Dataset entries:

◆ ◆ ◆ ◆

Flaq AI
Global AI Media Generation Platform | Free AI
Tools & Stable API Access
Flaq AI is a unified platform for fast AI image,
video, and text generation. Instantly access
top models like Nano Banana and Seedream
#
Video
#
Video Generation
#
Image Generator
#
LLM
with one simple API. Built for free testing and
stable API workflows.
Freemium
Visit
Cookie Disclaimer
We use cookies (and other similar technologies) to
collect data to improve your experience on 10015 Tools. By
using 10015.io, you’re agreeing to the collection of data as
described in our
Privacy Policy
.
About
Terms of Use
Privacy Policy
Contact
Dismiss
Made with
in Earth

◆ ◆ ◆ ◆

Exercise instructions
Reproduce the text of all the entries above verbatim, preserving each line as it appears.

Solution for this exercise
Flaq AI
Global AI Media Generation Platform | Free AI
Tools & Stable API Access
Flaq AI is a unified platform for fast AI image,
video, and text generation. Instantly access
top models like Nano Banana and Seedream
#
Video
#
Video Generation
#
Image Generator
#
LLM
with one simple API. Built for free testing and
stable API workflows.
Freemium
Visit
Cookie Disclaimer
We use cookies (and other similar technologies) to
collect data to improve your experience on 10015 Tools. By
using 10015.io, you’re agreeing to the collection of data as
described in our
Privacy Policy
.
About
Terms of Use
Privacy Policy
Contact
Dismiss
Made with
in Earth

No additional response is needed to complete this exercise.